**Data items**
++++++++++
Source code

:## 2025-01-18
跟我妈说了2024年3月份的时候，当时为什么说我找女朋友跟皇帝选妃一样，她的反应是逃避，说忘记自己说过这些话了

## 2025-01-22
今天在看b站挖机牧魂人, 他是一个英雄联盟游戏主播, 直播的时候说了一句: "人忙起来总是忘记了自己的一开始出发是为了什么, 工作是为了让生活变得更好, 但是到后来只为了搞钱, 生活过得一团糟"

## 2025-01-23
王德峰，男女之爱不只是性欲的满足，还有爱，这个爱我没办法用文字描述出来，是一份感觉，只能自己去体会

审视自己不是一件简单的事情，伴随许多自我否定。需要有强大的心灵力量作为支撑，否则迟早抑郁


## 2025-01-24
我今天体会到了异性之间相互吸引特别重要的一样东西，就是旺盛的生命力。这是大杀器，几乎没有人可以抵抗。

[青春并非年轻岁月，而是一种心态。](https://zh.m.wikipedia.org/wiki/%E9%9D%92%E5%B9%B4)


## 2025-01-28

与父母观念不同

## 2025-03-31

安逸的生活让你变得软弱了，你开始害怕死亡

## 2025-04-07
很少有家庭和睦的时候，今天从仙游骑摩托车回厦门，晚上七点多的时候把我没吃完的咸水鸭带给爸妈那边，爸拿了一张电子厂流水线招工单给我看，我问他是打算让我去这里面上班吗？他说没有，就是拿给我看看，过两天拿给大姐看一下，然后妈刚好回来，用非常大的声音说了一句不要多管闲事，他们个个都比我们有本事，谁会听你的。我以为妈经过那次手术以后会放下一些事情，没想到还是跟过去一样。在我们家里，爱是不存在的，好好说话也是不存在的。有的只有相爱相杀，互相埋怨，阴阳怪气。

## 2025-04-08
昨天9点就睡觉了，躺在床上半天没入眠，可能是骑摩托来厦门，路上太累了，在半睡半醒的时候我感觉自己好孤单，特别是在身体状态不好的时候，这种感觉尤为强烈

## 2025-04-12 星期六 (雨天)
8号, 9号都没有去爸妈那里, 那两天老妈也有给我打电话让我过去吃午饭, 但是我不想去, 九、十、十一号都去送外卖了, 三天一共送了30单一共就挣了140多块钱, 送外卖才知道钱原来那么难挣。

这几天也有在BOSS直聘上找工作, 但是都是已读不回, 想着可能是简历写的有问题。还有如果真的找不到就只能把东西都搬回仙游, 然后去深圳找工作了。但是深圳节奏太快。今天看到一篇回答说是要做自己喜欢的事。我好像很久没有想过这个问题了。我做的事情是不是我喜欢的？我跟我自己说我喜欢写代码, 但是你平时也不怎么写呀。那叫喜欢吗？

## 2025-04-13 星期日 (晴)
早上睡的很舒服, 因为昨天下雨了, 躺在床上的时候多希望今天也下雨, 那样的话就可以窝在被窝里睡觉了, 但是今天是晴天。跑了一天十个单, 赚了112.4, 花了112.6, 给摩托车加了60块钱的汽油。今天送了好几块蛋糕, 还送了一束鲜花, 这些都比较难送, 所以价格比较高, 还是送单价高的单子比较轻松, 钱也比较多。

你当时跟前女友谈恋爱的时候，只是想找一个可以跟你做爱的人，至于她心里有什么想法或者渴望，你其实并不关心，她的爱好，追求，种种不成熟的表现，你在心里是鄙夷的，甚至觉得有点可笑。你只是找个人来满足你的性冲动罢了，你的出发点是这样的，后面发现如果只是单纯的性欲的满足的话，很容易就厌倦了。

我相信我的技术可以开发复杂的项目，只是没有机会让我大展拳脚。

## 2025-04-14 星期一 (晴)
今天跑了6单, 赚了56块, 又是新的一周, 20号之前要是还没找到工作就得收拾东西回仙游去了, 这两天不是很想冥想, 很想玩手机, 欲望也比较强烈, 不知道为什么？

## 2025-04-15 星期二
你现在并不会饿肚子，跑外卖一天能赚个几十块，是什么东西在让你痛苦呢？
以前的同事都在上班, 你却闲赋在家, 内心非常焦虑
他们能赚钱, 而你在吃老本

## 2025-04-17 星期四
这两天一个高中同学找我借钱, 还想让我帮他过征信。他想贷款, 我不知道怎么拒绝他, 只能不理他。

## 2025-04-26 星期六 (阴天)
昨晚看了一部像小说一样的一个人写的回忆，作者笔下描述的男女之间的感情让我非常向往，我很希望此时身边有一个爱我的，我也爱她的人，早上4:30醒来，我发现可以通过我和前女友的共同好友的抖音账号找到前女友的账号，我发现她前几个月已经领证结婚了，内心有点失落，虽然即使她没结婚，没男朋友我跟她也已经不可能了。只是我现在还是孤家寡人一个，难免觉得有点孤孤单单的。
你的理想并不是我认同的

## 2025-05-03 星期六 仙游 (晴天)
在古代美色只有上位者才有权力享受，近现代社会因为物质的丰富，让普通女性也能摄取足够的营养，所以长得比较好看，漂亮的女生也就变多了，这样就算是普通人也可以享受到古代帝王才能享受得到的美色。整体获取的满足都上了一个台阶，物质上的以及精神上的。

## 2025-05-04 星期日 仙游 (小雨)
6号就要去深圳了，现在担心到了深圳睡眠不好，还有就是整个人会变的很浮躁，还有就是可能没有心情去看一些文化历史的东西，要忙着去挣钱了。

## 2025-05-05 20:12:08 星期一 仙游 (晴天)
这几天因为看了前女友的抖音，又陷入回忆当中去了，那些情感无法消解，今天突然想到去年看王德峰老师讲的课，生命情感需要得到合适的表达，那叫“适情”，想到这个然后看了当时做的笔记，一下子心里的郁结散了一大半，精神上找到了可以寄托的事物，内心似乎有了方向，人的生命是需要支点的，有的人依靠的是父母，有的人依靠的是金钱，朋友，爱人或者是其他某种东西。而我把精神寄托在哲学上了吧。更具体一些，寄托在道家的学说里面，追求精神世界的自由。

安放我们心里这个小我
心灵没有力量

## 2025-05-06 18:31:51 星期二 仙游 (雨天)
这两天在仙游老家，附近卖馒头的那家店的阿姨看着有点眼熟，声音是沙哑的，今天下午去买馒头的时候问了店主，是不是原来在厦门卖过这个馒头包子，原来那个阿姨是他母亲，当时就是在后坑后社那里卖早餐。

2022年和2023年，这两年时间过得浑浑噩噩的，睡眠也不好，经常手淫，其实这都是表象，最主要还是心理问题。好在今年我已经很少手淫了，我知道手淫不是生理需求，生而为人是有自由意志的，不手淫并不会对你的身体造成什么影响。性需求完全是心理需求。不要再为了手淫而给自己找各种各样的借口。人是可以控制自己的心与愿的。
++++++++++
**Requirement**
Write out every entry verbatim.

**Response**
Source code

:## 2025-01-18
跟我妈说了2024年3月份的时候，当时为什么说我找女朋友跟皇帝选妃一样，她的反应是逃避，说忘记自己说过这些话了

## 2025-01-22
今天在看b站挖机牧魂人, 他是一个英雄联盟游戏主播, 直播的时候说了一句: "人忙起来总是忘记了自己的一开始出发是为了什么, 工作是为了让生活变得更好, 但是到后来只为了搞钱, 生活过得一团糟"

## 2025-01-23
王德峰，男女之爱不只是性欲的满足，还有爱，这个爱我没办法用文字描述出来，是一份感觉，只能自己去体会

审视自己不是一件简单的事情，伴随许多自我否定。需要有强大的心灵力量作为支撑，否则迟早抑郁


## 2025-01-24
我今天体会到了异性之间相互吸引特别重要的一样东西，就是旺盛的生命力。这是大杀器，几乎没有人可以抵抗。

[青春并非年轻岁月，而是一种心态。](https://zh.m.wikipedia.org/wiki/%E9%9D%92%E5%B9%B4)


## 2025-01-28

与父母观念不同

## 2025-03-31

安逸的生活让你变得软弱了，你开始害怕死亡

## 2025-04-07
很少有家庭和睦的时候，今天从仙游骑摩托车回厦门，晚上七点多的时候把我没吃完的咸水鸭带给爸妈那边，爸拿了一张电子厂流水线招工单给我看，我问他是打算让我去这里面上班吗？他说没有，就是拿给我看看，过两天拿给大姐看一下，然后妈刚好回来，用非常大的声音说了一句不要多管闲事，他们个个都比我们有本事，谁会听你的。我以为妈经过那次手术以后会放下一些事情，没想到还是跟过去一样。在我们家里，爱是不存在的，好好说话也是不存在的。有的只有相爱相杀，互相埋怨，阴阳怪气。

## 2025-04-08
昨天9点就睡觉了，躺在床上半天没入眠，可能是骑摩托来厦门，路上太累了，在半睡半醒的时候我感觉自己好孤单，特别是在身体状态不好的时候，这种感觉尤为强烈

## 2025-04-12 星期六 (雨天)
8号, 9号都没有去爸妈那里, 那两天老妈也有给我打电话让我过去吃午饭, 但是我不想去, 九、十、十一号都去送外卖了, 三天一共送了30单一共就挣了140多块钱, 送外卖才知道钱原来那么难挣。

这几天也有在BOSS直聘上找工作, 但是都是已读不回, 想着可能是简历写的有问题。还有如果真的找不到就只能把东西都搬回仙游, 然后去深圳找工作了。但是深圳节奏太快。今天看到一篇回答说是要做自己喜欢的事。我好像很久没有想过这个问题了。我做的事情是不是我喜欢的？我跟我自己说我喜欢写代码, 但是你平时也不怎么写呀。那叫喜欢吗？

## 2025-04-13 星期日 (晴)
早上睡的很舒服, 因为昨天下雨了, 躺在床上的时候多希望今天也下雨, 那样的话就可以窝在被窝里睡觉了, 但是今天是晴天。跑了一天十个单, 赚了112.4, 花了112.6, 给摩托车加了60块钱的汽油。今天送了好几块蛋糕, 还送了一束鲜花, 这些都比较难送, 所以价格比较高, 还是送单价高的单子比较轻松, 钱也比较多。

你当时跟前女友谈恋爱的时候，只是想找一个可以跟你做爱的人，至于她心里有什么想法或者渴望，你其实并不关心，她的爱好，追求，种种不成熟的表现，你在心里是鄙夷的，甚至觉得有点可笑。你只是找个人来满足你的性冲动罢了，你的出发点是这样的，后面发现如果只是单纯的性欲的满足的话，很容易就厌倦了。

我相信我的技术可以开发复杂的项目，只是没有机会让我大展拳脚。

## 2025-04-14 星期一 (晴)
今天跑了6单, 赚了56块, 又是新的一周, 20号之前要是还没找到工作就得收拾东西回仙游去了, 这两天不是很想冥想, 很想玩手机, 欲望也比较强烈, 不知道为什么？

## 2025-04-15 星期二
你现在并不会饿肚子，跑外卖一天能赚个几十块，是什么东西在让你痛苦呢？
以前的同事都在上班, 你却闲赋在家, 内心非常焦虑
他们能赚钱, 而你在吃老本

## 2025-04-17 星期四
这两天一个高中同学找我借钱, 还想让我帮他过征信。他想贷款, 我不知道怎么拒绝他, 只能不理他。

## 2025-04-26 星期六 (阴天)
昨晚看了一部像小说一样的一个人写的回忆，作者笔下描述的男女之间的感情让我非常向往，我很希望此时身边有一个爱我的，我也爱她的人，早上4:30醒来，我发现可以通过我和前女友的共同好友的抖音账号找到前女友的账号，我发现她前几个月已经领证结婚了，内心有点失落，虽然即使她没结婚，没男朋友我跟她也已经不可能了。只是我现在还是孤家寡人一个，难免觉得有点孤孤单单的。
你的理想并不是我认同的

## 2025-05-03 星期六 仙游 (晴天)
在古代美色只有上位者才有权力享受，近现代社会因为物质的丰富，让普通女性也能摄取足够的营养，所以长得比较好看，漂亮的女生也就变多了，这样就算是普通人也可以享受到古代帝王才能享受得到的美色。整体获取的满足都上了一个台阶，物质上的以及精神上的。

## 2025-05-04 星期日 仙游 (小雨)
6号就要去深圳了，现在担心到了深圳睡眠不好，还有就是整个人会变的很浮躁，还有就是可能没有心情去看一些文化历史的东西，要忙着去挣钱了。

## 2025-05-05 20:12:08 星期一 仙游 (晴天)
这几天因为看了前女友的抖音，又陷入回忆当中去了，那些情感无法消解，今天突然想到去年看王德峰老师讲的课，生命情感需要得到合适的表达，那叫“适情”，想到这个然后看了当时做的笔记，一下子心里的郁结散了一大半，精神上找到了可以寄托的事物，内心似乎有了方向，人的生命是需要支点的，有的人依靠的是父母，有的人依靠的是金钱，朋友，爱人或者是其他某种东西。而我把精神寄托在哲学上了吧。更具体一些，寄托在道家的学说里面，追求精神世界的自由。

安放我们心里这个小我
心灵没有力量

## 2025-05-06 18:31:51 星期二 仙游 (雨天)
这两天在仙游老家，附近卖馒头的那家店的阿姨看着有点眼熟，声音是沙哑的，今天下午去买馒头的时候问了店主，是不是原来在厦门卖过这个馒头包子，原来那个阿姨是他母亲，当时就是在后坑后社那里卖早餐。

2022年和2023年，这两年时间过得浑浑噩噩的，睡眠也不好，经常手淫，其实这都是表象，最主要还是心理问题。好在今年我已经很少手淫了，我知道手淫不是生理需求，生而为人是有自由意志的，不手淫并不会对你的身体造成什么影响。性需求完全是心理需求。不要再为了手淫而给自己找各种各样的借口。人是可以控制自己的心与愿的。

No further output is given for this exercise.